実家の庭の手入れをしたことを話していると、途中から恍惚の表情になって天井を見つめて頷き、最後は両手を合わせて宙を拝んでいた。
悪化しているようには見えなかった。確かに治ることはないかもしれない。だけど、もしかしたら退院することができるかもしれない。そんな風に感じていたのに。

宙に拝んでいた翌日から意識がほとんどなくなって。
その一週間後に、静かに、ほんとうに静かに、たった一瞬で光の世界へと帰ってしまった。

その夜、姉や姪たちと一緒に、母と同じ部屋に並んで寝た。
そして夢を見た。

他の人は全員眠ってしまったのに、普段はすぐに寝る私は眠れなかった。午前2時近くになった頃、ふと、うとうとした。

うとうとする私の周りを、ターバンのように細長い「星空の布」が、わたしが寝ている布団を囲むように、床からぐるぐると回りながら螺旋を描いて上昇していった。
「これはきっと、星空が私たちを守る結界を作っているのだ」
と、何の脈略もなく思った。
現実と夢が入り混じって、すでに夢の領域にいるのに、頭が冴えている不思議な感覚だった。
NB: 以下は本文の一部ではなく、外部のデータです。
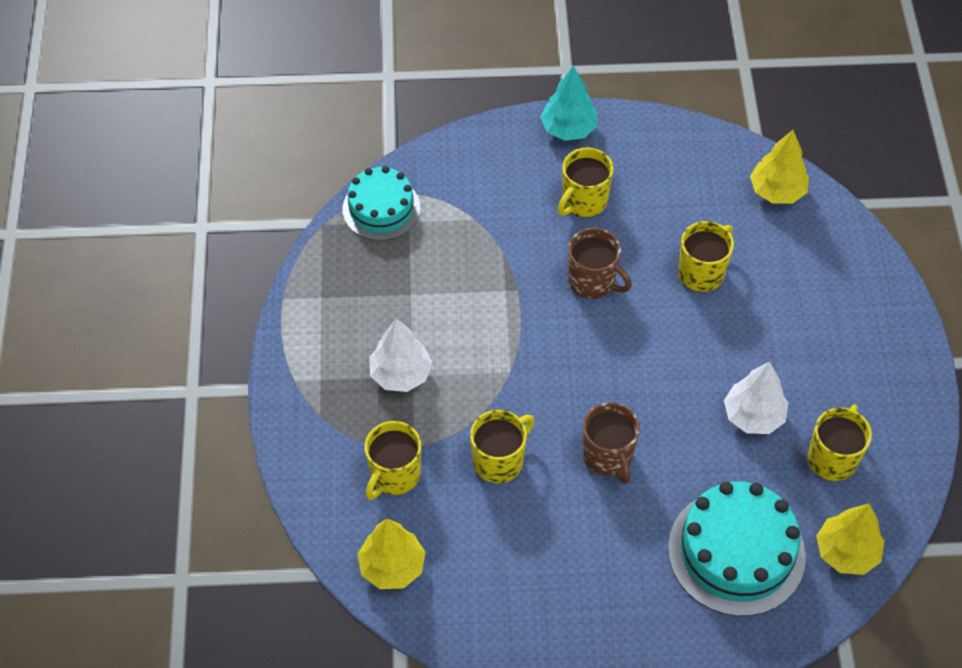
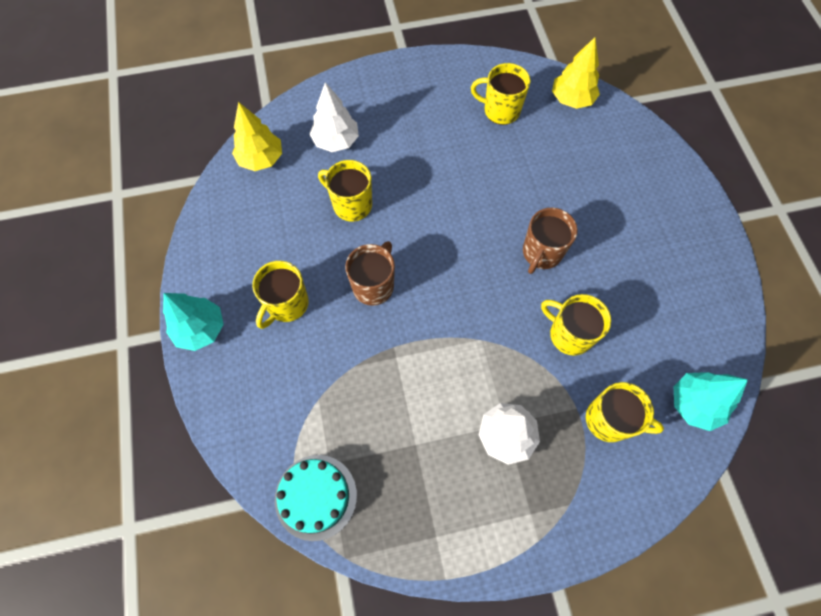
camera: 100 degrees left, 10 degrees up
(392, 566) = (694, 404): yellow tree -> turquoise tree
(583, 201) = (286, 304): yellow mug -> yellow mug turned 90 degrees clockwise
(608, 457) = (541, 253): brown mug -> brown mug turned 150 degrees clockwise
(736, 552) = (593, 162): turquoise cake -> none
(753, 416) = (478, 160): white tree -> white tree (336, 141)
しかし次には、わたしは星空の下に座って空を見上げていた。
つまり夢の中に入り込んだのだ。

満天の星空と、地平線が見えるほど遠くまで続く荒野と背後の森が目に映る。少しだけ冷えた地面に座り、銀色のオオカミによしかかりながら私は
「魂が宇宙に帰るよ」
と星空に人差し指を向けてそう呟いた。
私は「母」が宇宙に帰っていくのを、夜空の下で見守っていた。その横に真面目な顔をした小さな少年が座って私の話を聞いていた。あれは、現実の次男だと直感でそう感じた。
私がよりかかっていた大きなオオカミに抱きつくように眠っている小さい女の子がいた。それが現実の娘だ。

わたしは20代半ばくらいの女性だった。頭に巻いた白いバンダナの右耳の上に、白いイーグルの羽を立てていた。

わたしはネイティブアメリカンの部族の一つ「ホピ族」だった。メディスンウーマンで、結構キリッとしている印象だ。ホピ族(平和の民)なのにまるで女戦士みたいだ。

そこで唐突に目が覚めた。そして思う。

「わたしがかつてホピ族だった時も、私は母の娘だったのだ。そして、秋のある夜に、子どもたちと一緒に、母を見送った。
つまりこの人を母として見送ったのは、はじめてではない。そう勝手に考えてしまった。なんの根拠もないのに。

真実はわからない。一瞬だけ見えた夢の映像だけなのだから、根拠にすらならない。

でも私は思ったのだ。
いつかきっとどこかで、また普通に出会う日が来るから寂しくなんてない。

夢の中の静かな星空が、実際に見たわけではないのに、私の中に、まるで大切な思い出のように広がって、悲しみより、寂しさより、もっと荘厳な気持ちになった。

そして今度こそ、ちゃんと眠りに落ちた。